13 thoughts on “COVID-19 Data

  1. Awesome! Thanks for sharing your analysis of the Colorado data and the tool. I would enjoy seeing you analyze other data sources around Covid-19, that could either help or inform our approach to tackling this growing situation. I know the data sources may not be particularly good or consistent everywhere.

  2. Thanks Ned for sharing and good insights on presenting data. The news media could follow your advice!

  3. When you say “high volume data”, what kind of volume are you referring to?

    • Hey Chris, I meant data for high volume consumption. Tableau is jumping few a bunch of hoops for every request. In specific the Tableau report for the state of Colorado is generating 43 separate network requests! A pre-formated would generate 1. Much easier on a server.

      • Gotcha, it would probably be relieved by caching in an analytic store, like hyper? or if it was Qlik it would just handle the concurrency because the data is ingested as an analytic store itself.

    • Caching would help – but it is still rebuilding the entire report for every request. Because of the nature of how Tableau works and the use of HTTPS, browsers and intermediate routers can’t easily cache any of those dozens of requests, sp the load always goes back to the server. So you might help with disk load – which might be the biggest part – but you still have CPU and memory load to deal with. Where again, a pdf you can just throw on S3 or Google Drive or something and you are done.

      Don’t get me wrong – interactive visualizations are great! Some people need to be able to dive in and explore data. But they can’t compete with a static PDF for just publishing data. And its not like you couldn’t use Tableau to produce that static PDF – its just not the focus of the product.

      • Qlik caches those types of requests, any data source is cached in the in-memory model. I didn’t know hyper doesn’t cache everything.

      • It might cache the data in the server, but at least Tableau is still sending out dozens of network requests every time. I don’t know about Qlik. There can be (and are) many layers of cache. But for server load, nothing compares to a single simple file.

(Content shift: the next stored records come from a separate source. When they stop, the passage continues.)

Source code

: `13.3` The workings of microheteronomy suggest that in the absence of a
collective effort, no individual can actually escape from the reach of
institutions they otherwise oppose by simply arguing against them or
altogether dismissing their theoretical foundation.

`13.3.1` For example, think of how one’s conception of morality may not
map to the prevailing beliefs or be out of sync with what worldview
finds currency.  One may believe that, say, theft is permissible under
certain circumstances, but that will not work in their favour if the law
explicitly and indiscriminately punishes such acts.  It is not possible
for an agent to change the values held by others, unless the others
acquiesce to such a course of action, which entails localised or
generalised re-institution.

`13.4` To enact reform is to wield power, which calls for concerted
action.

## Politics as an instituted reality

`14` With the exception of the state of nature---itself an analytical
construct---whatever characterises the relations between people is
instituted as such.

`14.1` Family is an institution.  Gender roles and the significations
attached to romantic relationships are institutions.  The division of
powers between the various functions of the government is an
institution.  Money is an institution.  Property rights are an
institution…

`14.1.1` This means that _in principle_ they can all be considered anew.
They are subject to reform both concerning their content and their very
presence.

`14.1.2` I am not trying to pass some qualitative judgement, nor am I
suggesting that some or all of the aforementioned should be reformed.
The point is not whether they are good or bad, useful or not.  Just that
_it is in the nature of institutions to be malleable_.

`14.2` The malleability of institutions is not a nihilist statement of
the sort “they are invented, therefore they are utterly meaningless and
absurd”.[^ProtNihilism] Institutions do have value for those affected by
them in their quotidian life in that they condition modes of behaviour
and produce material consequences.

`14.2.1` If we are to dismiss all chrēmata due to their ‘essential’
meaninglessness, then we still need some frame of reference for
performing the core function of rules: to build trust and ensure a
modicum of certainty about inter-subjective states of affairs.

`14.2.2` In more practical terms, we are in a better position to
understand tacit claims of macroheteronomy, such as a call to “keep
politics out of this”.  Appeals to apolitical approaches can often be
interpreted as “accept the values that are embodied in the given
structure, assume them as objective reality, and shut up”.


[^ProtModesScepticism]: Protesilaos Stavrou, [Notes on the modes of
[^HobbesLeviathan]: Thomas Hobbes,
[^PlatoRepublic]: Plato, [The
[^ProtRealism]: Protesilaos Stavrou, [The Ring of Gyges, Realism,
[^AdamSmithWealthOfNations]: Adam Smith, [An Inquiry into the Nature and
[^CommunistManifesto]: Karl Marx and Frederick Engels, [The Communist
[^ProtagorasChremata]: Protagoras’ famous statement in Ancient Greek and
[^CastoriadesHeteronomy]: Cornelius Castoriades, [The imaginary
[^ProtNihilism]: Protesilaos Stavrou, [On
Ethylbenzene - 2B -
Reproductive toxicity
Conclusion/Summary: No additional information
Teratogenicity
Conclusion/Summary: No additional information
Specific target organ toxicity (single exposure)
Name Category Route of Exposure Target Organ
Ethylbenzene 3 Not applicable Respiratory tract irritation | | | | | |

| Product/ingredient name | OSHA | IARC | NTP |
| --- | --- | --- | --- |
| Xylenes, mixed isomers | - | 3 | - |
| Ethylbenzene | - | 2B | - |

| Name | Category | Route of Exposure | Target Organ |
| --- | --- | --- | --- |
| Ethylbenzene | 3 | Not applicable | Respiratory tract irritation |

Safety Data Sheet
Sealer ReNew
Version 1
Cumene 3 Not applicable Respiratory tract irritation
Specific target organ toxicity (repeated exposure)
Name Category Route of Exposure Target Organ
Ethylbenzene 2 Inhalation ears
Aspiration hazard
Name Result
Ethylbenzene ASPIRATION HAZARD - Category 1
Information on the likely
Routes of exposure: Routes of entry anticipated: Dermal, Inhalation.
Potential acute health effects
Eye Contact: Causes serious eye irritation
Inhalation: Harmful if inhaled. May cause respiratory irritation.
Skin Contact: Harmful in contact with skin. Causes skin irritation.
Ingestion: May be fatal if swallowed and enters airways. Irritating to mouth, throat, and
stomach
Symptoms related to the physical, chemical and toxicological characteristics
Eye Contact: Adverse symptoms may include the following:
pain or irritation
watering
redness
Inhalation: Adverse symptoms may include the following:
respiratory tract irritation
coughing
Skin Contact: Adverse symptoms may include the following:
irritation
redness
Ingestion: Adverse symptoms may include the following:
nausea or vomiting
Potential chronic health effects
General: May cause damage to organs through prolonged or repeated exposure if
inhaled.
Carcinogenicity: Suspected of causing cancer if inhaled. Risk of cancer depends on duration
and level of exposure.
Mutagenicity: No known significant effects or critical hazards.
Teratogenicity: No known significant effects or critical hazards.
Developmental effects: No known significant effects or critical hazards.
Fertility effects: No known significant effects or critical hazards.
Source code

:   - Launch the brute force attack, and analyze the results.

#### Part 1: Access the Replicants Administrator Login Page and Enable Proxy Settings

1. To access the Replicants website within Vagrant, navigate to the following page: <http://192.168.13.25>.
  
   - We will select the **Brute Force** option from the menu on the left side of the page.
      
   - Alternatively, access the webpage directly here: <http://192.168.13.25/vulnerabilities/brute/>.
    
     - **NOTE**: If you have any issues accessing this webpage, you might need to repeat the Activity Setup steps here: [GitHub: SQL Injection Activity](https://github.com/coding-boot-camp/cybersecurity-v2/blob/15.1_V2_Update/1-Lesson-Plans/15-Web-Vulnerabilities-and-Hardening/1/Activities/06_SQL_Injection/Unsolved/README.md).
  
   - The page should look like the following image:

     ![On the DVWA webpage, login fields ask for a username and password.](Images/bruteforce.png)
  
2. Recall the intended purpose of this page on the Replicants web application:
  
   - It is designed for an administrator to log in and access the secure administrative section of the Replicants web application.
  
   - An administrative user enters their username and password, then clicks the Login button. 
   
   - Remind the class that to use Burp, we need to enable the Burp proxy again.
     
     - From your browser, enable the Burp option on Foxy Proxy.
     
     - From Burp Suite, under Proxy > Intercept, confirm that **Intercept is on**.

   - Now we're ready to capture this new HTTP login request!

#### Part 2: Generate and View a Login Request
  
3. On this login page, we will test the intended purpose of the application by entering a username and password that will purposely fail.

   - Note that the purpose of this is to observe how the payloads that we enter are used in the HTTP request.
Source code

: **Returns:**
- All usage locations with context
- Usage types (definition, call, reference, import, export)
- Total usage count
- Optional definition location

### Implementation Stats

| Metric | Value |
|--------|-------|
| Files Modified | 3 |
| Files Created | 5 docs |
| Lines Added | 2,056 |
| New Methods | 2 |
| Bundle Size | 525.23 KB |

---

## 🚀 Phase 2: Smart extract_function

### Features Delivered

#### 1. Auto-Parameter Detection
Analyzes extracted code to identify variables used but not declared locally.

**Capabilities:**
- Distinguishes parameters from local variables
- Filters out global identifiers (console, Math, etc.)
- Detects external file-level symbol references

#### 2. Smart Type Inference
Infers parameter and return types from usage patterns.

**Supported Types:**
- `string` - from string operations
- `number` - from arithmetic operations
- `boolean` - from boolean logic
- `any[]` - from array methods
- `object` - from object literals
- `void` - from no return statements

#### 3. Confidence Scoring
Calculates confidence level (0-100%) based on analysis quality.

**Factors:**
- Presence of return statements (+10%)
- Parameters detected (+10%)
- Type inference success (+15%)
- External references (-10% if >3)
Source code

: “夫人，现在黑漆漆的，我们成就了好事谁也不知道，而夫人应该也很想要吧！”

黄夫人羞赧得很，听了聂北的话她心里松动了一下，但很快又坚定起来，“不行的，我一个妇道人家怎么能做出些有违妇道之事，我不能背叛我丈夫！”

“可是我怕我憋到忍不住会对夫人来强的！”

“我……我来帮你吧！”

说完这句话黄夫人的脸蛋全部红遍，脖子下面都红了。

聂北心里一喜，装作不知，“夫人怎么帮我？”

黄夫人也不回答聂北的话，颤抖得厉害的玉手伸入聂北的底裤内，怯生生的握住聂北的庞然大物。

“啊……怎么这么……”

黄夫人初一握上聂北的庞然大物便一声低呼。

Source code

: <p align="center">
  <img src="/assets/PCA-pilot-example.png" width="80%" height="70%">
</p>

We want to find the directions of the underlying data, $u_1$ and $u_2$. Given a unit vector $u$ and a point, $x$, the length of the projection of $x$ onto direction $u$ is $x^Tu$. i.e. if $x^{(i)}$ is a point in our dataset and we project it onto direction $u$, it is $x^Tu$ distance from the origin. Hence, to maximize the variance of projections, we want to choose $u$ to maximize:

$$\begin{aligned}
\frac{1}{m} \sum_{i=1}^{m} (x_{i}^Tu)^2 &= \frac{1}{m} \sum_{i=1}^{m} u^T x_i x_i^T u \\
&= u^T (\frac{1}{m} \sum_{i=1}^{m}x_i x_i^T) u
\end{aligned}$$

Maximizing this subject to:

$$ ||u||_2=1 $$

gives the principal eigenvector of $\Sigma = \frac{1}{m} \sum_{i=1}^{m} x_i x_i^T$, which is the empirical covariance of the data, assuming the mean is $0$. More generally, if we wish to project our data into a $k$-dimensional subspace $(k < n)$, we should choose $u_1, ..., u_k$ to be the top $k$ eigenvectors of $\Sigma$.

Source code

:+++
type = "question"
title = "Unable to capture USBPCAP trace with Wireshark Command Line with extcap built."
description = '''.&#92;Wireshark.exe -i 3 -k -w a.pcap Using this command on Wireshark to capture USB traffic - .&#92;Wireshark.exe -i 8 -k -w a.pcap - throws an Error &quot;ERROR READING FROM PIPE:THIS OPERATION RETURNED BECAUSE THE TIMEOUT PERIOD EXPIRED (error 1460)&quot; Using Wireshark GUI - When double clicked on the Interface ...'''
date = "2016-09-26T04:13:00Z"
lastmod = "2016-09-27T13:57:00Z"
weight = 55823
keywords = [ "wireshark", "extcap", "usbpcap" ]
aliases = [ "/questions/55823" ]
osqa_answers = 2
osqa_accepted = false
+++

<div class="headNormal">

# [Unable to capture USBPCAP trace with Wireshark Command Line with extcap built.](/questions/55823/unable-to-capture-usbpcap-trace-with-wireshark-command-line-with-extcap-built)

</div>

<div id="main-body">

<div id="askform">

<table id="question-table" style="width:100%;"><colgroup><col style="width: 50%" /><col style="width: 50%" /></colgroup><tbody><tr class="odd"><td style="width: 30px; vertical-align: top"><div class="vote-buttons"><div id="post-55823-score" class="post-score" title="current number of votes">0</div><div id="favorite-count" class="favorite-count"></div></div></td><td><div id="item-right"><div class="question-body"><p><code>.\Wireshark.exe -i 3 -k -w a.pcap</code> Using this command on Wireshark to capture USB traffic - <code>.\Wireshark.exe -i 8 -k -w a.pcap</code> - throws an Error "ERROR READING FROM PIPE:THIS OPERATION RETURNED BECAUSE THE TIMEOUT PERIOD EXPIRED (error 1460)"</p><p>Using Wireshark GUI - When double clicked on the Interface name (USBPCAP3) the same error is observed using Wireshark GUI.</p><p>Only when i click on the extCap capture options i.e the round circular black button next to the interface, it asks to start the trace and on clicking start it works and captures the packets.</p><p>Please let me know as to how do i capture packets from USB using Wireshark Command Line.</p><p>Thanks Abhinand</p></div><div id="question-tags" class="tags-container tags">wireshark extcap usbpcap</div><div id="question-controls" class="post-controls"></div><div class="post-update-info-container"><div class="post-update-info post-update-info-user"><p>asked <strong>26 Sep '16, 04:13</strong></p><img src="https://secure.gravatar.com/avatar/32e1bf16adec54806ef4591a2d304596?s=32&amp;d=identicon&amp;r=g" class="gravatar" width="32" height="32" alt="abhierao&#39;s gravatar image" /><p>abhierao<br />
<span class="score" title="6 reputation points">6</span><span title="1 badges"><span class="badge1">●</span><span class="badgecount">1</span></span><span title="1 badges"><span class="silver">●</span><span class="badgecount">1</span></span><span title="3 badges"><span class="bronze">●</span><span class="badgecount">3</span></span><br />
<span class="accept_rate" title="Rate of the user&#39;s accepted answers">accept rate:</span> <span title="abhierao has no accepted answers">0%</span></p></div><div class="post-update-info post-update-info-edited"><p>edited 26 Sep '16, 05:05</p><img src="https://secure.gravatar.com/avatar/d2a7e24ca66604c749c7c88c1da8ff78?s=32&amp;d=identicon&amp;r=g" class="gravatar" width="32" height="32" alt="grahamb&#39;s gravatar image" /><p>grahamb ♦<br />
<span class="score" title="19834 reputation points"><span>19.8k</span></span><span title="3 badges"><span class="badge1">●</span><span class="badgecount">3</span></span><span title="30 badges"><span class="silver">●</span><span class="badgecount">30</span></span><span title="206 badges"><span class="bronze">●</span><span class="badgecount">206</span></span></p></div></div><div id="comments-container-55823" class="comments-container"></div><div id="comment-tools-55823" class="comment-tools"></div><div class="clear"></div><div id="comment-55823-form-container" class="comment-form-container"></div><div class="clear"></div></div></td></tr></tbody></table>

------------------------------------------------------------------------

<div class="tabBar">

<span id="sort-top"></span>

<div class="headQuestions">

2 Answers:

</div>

      • Yep, not to sound like a fanboy, but for concurrency Qlik wins. All data (into the high hundreds of millions of rows) is compressed, cached, indexed and stored in the app itself, which is a single file 🙂

  4. Ned, to one of your points, here’s a NYTimes blurb about the virtues of logarithmic scales in situations like this: https://www.nytimes.com/2020/03/20/health/coronavirus-data-logarithm-chart.html

  5. Ned, Glad to see you are still using Alteryx! Thanks for the feedback on logarithmic scale in Interactive Chart tool and calling out the inconsistency with pixels/inches, I’ll look into both of these. Thanks for building Alteryx.

  6. Hey Ned – thanks for doing this. Seeing the data always helps me understand. Have you thought about comparing hospitalizations to hospital beds? The only data source I could find was here: https://en.wikipedia.org/wiki/List_of_hospitals_in_Colorado. It’s about 18 most old, but probably close to true values.

    • Hey Jay, I’m am going to leave that one to the state. I believe they have good data around how many free beds they have, and besides I suspect the results would scare me too much.